PD10: Prostate Cancer: Advanced (including Drug Therapy) I
PD10-10: Impact of baseline disease volume and prior docetaxel therapy on prostate-specific antigen-related outcomes in patients with metastatic hormone-sensitive prostate cancer treated with enzalutamide plus androgen deprivation therapy
Friday, May 15, 2020
7:00 AM – 9:00 AM
Neal D. Shore, E. David Crawford, Russell Z. Szmulewitz, Daniel Petrylak, Jeffrey Holzbeierlein, Arnauld Villers, Arun Azad, Antonio Alcaraz, Boris Alekseev, Taro Iguchi, Francisco Gomez-Veiga, Brad Rosbrook, Benoit Baron, Gabriel P. Haas, Arnulf Stenzl, Andrew J. Armstrong
Introduction: Enzalutamide (ENZA) + androgen deprivation therapy (ADT) significantly reduced the risk of radiographic progression or death in men with metastatic hormone-sensitive prostate cancer (mHSPC), regardless of baseline prostate-specific antigen (PSA) levels (ARCHES; NCT02677896). Here, we further assess PSA-related outcomes in patients enrolled in ARCHES by disease volume and prior docetaxel therapy at study entry.

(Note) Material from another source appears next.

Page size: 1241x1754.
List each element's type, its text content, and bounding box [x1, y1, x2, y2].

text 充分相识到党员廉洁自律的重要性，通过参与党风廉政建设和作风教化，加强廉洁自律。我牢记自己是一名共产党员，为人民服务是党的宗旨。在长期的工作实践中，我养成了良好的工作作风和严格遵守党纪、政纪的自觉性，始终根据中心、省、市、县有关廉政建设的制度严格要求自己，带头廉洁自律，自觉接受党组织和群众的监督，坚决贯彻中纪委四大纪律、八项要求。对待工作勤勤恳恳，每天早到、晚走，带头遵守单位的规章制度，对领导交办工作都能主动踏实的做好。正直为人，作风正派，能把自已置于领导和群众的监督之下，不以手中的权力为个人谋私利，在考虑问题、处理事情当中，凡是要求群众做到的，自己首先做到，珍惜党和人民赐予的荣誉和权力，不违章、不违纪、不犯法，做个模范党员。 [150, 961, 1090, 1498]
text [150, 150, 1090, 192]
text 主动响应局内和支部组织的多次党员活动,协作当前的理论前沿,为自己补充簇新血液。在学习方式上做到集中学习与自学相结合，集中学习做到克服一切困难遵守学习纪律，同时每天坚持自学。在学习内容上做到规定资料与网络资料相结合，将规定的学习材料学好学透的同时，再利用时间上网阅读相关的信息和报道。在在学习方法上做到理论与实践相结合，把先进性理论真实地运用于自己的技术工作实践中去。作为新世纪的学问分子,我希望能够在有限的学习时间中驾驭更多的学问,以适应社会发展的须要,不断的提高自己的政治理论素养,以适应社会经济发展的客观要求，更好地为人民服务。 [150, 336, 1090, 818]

Methods: Patients with mHSPC were randomized 1:1 to receive ENZA (160 mg/day) + ADT or placebo (PBO) + ADT. Primary endpoint was radiographic progression-free survival. Secondary endpoints included time to PSA progression and PSA undetectable rate. Post hoc analyses were performed based on disease volume and prior docetaxel at study entry, which were stratification factors, as well as on time to 50% PSA reduction and time to undetectable (<0.2 ng/mL) PSA.
Results: Of the overall population (n=1150), 423 (36.8%) patients had low-volume disease and 205 (17.8%) patients reported prior docetaxel use. ENZA + ADT significantly improved PSA-related outcomes versus PBO + ADT, regardless of disease volume or prior docetaxel use at study entry (Table). The proportion of patients with =50% PSA reduction from baseline ranged from 85–95% for ENZA + ADT and 18–66% for PBO + ADT across the different patient subgroups.
Conclusions: ENZA + ADT provides improvements in all assessed PSA-related outcomes versus PBO + ADT in patients with mHSPC, irrespective of disease volume or prior docetaxel therapy, with the limitation that the true baseline PSA is unknown for some patients due to prior ADT use in this patient population. Source of
Funding: This study was funded by Astellas Pharma Inc. and Pfizer Inc., the co-developers of enzalutamide. Medical writing and editorial assistance were provided by Lianne Young, BSc (Hons), and Jane Beck from Complete HealthVizion, funded by the study sponsors.